* **Required action A**
From the passage on testosterone, list every category the writer says they no longer pass as.
* **Required action B**
Return the portion of the passage on testosterone between "It redistributed my" and "it's complicated connotations).", inclusive.

It redistributed my fat a little bit, but that's long since gone back to pre-T shape.
it lowered my voice! that hasn't changed :^)! even if i never go back on t, that won't change. it was the thing i most wanted, and its the one i'm most grateful for. Pre-T, I didn't speak much. I'm getting better and better at talking and getting more and more comfortable communicating with people because of it.
having been off t now for 3 years, i don't pass anymore—not as a cis man, or a cis woman, certainly not as anything approximating straight. if people look at me and see anything, i'd hazard a guess that they see me as A Queer (the noun—for all it's complicated connotations).
i'm not surprised that my art might make somebody want to start testosterone! a lot of my art was made out of the aching grief that came with being kicked off of testosterone, and how neatly that loss of autonomy over my own body knits in with yamato's loss of autonomy over his own.

* **Data extract**
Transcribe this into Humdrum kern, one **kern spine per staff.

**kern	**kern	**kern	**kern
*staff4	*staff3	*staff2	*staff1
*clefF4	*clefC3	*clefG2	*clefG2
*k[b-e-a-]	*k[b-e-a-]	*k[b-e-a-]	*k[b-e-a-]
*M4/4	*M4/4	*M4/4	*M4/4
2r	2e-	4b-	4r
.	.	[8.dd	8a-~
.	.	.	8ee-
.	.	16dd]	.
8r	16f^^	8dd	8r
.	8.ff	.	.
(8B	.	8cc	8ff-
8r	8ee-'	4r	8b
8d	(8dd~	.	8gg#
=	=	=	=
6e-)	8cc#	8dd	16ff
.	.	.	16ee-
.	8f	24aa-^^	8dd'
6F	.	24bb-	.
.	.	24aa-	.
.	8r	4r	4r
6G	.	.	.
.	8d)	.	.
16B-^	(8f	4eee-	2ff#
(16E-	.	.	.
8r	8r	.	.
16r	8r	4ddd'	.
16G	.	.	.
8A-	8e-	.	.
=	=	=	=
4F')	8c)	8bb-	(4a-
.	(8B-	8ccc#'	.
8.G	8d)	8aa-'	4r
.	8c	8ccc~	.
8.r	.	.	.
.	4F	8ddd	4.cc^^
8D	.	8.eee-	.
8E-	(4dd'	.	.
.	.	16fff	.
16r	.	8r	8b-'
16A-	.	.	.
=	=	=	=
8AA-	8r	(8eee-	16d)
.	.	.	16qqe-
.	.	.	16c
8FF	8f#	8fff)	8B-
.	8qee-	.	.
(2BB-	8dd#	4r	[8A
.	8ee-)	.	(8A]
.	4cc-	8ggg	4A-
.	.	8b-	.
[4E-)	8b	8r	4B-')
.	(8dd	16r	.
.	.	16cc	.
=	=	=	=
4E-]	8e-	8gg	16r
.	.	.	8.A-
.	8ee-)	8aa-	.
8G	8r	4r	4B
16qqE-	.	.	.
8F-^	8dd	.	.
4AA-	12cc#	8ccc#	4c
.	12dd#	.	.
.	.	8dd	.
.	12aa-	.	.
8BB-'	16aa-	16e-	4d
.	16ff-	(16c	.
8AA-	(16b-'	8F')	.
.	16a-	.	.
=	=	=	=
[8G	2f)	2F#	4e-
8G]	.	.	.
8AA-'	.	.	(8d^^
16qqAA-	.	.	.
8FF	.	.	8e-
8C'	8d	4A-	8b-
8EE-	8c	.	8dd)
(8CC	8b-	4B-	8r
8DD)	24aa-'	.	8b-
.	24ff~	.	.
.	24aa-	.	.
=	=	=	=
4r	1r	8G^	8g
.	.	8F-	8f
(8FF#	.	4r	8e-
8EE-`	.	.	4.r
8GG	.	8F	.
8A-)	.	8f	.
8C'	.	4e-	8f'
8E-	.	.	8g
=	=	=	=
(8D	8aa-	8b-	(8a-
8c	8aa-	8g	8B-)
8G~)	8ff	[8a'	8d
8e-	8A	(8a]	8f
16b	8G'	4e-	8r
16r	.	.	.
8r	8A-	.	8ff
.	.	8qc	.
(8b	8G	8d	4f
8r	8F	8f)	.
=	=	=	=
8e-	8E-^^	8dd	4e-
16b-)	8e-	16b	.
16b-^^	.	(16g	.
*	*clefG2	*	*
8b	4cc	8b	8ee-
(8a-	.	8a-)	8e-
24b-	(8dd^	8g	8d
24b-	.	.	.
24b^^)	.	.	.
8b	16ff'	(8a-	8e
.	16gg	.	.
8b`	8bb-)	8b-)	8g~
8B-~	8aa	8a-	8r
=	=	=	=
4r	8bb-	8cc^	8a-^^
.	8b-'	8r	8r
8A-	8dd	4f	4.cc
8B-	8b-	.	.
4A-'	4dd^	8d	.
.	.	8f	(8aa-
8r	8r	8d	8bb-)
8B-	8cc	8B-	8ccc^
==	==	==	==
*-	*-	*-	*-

* **Output A**
- a cis man
- a cis woman
- anything approximating straight

* **Output B**
It redistributed my fat a little bit, but that's long since gone back to pre-T shape.
it lowered my voice! that hasn't changed :^)! even if i never go back on t, that won't change. it was the thing i most wanted, and its the one i'm most grateful for. Pre-T, I didn't speak much. I'm getting better and better at talking and getting more and more comfortable communicating with people because of it.
having been off t now for 3 years, i don't pass anymore—not as a cis man, or a cis woman, certainly not as anything approximating straight. if people look at me and see anything, i'd hazard a guess that they see me as A Queer (the noun—for all it's complicated connotations).